Yeah, and there's anecdotes galore. Yeah, and you can only imagine when it comes to us using social media channels to get messaging out, the comment string that follows. That is yeah. When it comes to stuff like this, you're probably not gonna get a lot of positive comments. No, okay, an occasional thanks for doing what you did, but 99 out of 100 are gonna be just up in arms sorts of comments. The trolls all come out, and there were plenty of anecdotes in these comment strings of well, now I know why I was sick to my stomach for the last week. Okay, sure, yep, and if you say so, but we don't believe that's the case based on everything we know, which is a little more scientific and data-driven analysis of the situation.

Marc Culver:

Okay, and then again, the amount of that material that you would have to consume to actually make you sick, just generally speaking, doesn't equate to people actually getting sick. But anyway, while that's interesting, that's one of those things you don't wanna go through, one of those more than once in your career.

Nick Egger:

I might have uttered those exact words. Yeah, yeah, if I get no more of those I'll be good. But I think just an example of in public works we're first responders too. We deal with emergency situations, and this one was the epitome of that. In our circle you think of police and fire, and they darn sure respond to emergencies every single day, but we also have a level of importance in keeping the public safe. It's just a little more under the radar doing our thing every day, but occasionally we gotta step in on something like this and handle the messaging.

§ **Dataset excerpts**:

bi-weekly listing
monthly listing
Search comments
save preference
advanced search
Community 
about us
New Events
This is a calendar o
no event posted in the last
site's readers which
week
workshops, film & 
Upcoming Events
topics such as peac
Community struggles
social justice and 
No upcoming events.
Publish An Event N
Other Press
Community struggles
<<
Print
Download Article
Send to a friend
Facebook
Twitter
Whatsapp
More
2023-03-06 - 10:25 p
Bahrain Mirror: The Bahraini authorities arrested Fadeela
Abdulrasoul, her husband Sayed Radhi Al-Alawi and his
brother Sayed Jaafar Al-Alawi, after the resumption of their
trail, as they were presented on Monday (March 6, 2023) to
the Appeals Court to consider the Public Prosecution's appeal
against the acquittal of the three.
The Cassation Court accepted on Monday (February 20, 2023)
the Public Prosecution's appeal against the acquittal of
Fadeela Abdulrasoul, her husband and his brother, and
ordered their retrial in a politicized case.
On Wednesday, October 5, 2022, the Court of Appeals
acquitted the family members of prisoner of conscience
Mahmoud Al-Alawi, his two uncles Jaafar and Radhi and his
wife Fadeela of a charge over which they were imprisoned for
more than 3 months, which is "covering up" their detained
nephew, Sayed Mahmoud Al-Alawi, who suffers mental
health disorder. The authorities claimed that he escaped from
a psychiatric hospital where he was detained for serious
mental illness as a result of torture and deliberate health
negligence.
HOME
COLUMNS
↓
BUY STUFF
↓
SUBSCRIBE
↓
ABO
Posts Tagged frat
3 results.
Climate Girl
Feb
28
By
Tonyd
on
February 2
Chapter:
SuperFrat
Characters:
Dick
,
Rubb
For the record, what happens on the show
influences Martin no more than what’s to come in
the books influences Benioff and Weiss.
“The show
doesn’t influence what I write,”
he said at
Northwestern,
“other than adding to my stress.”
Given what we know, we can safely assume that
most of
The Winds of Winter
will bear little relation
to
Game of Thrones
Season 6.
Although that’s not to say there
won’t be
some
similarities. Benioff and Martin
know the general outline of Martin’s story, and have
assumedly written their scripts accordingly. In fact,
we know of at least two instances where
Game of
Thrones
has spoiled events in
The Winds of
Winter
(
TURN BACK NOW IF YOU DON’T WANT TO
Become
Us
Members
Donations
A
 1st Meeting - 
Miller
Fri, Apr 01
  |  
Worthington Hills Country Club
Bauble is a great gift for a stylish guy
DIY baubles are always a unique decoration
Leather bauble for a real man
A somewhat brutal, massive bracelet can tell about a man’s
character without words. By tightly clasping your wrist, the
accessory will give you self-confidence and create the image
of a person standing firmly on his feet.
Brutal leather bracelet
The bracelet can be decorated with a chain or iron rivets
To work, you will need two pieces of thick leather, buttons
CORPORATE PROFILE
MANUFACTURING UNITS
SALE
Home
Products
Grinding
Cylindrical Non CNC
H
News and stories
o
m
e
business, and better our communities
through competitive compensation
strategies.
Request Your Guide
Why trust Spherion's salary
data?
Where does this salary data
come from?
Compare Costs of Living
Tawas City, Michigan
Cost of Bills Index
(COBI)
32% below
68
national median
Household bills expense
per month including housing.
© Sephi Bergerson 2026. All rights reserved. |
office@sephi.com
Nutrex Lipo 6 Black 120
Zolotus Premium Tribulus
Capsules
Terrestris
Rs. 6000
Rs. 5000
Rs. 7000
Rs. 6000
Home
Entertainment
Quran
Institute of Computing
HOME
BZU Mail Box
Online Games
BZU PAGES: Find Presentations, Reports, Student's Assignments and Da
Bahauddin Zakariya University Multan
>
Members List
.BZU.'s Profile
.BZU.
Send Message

§ **Requirement 1**: Reproduce the public works transcript word for word, from "Yeah, and there's" up to and including "of the situation.".
§ **Requirement 2**: In the public works transcript, what does Nick Egger say people in public works are too?
§ **Requirement 3**: Continue the public works transcript from where it stops.

§ **Answer box 1**:
Yeah, and there's anecdotes galore. Yeah, and you can only imagine when it comes to us using social media channels to get messaging out, the comment string that follows. That is yeah. When it comes to stuff like this, you're probably not gonna get a lot of positive comments. No, okay, an occasional thanks for doing what you did, but 99 out of 100 are gonna be just up in arms sorts of comments. The trolls all come out, and there were plenty of anecdotes in these comment strings of well, now I know why I was sick to my stomach for the last week. Okay, sure, yep, and if you say so, but we don't believe that's the case based on everything we know, which is a little more scientific and data-driven analysis of the situation.

§ **Answer box 2**: First responders.

§ **Answer box 3**:
Nick Egger:

They were not all heroes were blue or red. Yeah, we'll say that I think the orange ones came to the rescue on this one. And then it took a huge team too and I talked about communication being the utmost piece of this thing and that's myself and our communication coordinator. We were in the trenches there, having to talk constantly on what to say next, because controlling and maintaining informative but targeted information. That's critical with this sort of thing, and it sure came into the highest levels of importance when we encountered this issue.

Marc Culver:

Yeah, and we did a podcast episode recently about communications and using social media. But I think this highlights the importance of having some communications professionals on staff to help with these events. And again, it's the everyday like okay, they're doing tweets and Facebook posts about park events and stuff like that and blah, blah blah. But it's when an event like this happens and they're helping you work with the media and getting messaging out and being proactive about those things versus reactive, that they can really show their importance and value to your organization.

Nick Egger:

And helping us as engineers. You know, dumb it down or plain language. What's gonna work to get the point across without going hyper technical? Right?

Marc Culver:

right, well, cool, well, I wanna ship gears here now. Talks about something a little more positive, a little more upbeat, a little more exciting, and that's your new Public Works facility. And congratulations, thank you. You've got that under construction. That's gonna be a lot of fun to work on. When do you expect that to be open?

Nick Egger:

We're about two and a half months into construction right now and we hope to move in before Christmas of 2024. Great, so it's 16,. 17 month timeline is what they've projected on it and, yeah, it's finally coming to fruition here, and the congratulations really goes to the whole city of Rosemount and many staff and people that were involved long before myself. But I get to be part of this experience and the final stretch of it, which is pretty darn cool.

Marc Culver:

Yeah, yeah, and it is a lot of work getting to this point. So talk a little bit about that. Like, what has the city gone through from a planning perspective to get to the point of building this Public Works facility? And, first of all, this is a brand new site, right, you're not?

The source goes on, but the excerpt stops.